**Work to be completed:** Count how many lines of the listing contain "para", then give that number and nothing more.

###

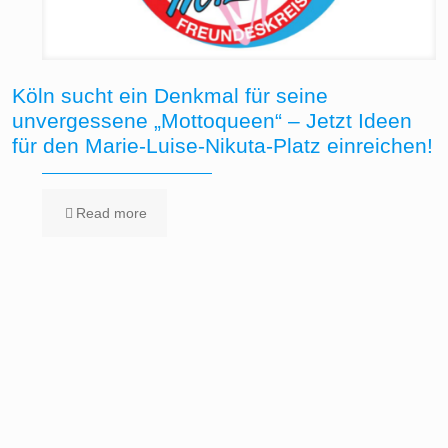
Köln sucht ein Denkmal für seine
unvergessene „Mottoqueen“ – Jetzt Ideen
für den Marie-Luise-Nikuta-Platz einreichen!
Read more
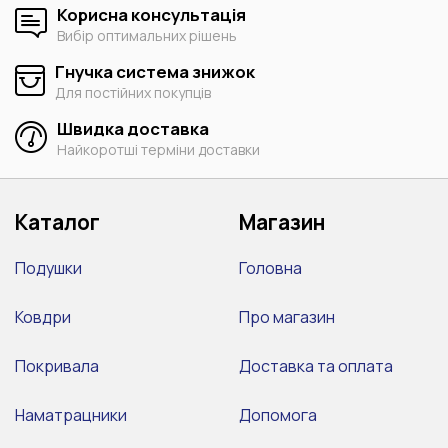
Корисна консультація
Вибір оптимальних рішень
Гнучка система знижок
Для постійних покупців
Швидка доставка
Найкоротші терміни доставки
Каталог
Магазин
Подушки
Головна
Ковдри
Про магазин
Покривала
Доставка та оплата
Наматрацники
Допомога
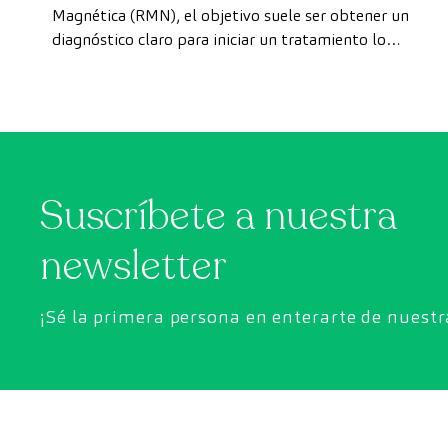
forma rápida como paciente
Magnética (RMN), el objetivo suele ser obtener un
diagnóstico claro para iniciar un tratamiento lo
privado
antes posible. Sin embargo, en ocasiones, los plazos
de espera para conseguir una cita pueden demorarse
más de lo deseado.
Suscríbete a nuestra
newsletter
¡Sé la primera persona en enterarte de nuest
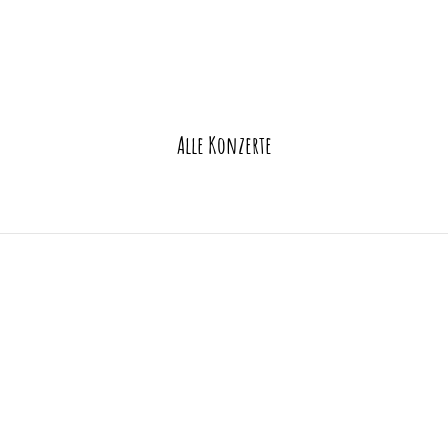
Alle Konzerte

###

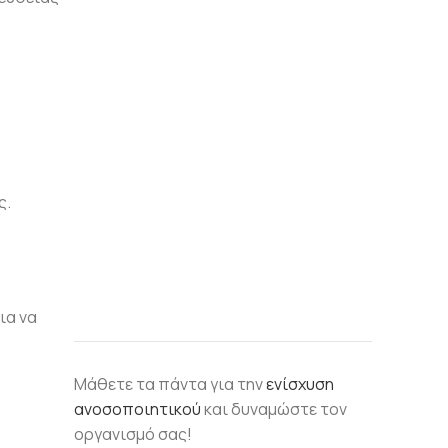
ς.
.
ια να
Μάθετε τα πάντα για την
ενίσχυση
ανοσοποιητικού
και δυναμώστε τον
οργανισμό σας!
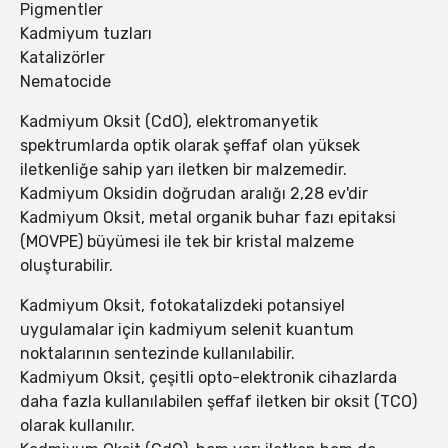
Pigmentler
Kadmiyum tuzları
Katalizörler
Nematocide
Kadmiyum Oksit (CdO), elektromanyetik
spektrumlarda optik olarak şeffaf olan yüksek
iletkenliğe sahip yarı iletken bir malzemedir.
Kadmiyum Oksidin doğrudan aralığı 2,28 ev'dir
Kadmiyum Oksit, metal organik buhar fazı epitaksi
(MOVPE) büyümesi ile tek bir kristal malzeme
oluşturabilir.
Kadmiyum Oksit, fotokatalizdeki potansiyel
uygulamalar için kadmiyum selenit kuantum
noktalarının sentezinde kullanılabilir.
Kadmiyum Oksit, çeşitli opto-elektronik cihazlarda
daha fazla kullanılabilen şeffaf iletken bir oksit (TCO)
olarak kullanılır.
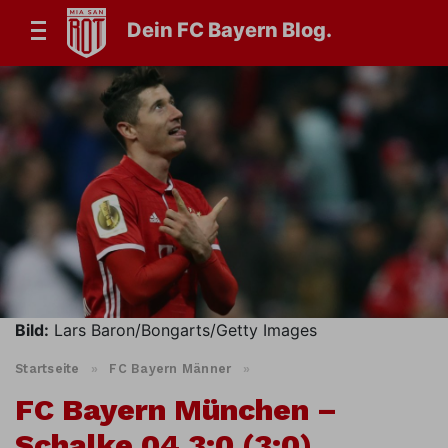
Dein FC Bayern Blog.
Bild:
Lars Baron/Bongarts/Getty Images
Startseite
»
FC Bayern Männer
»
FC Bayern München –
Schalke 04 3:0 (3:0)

###

**Exercise output:** 2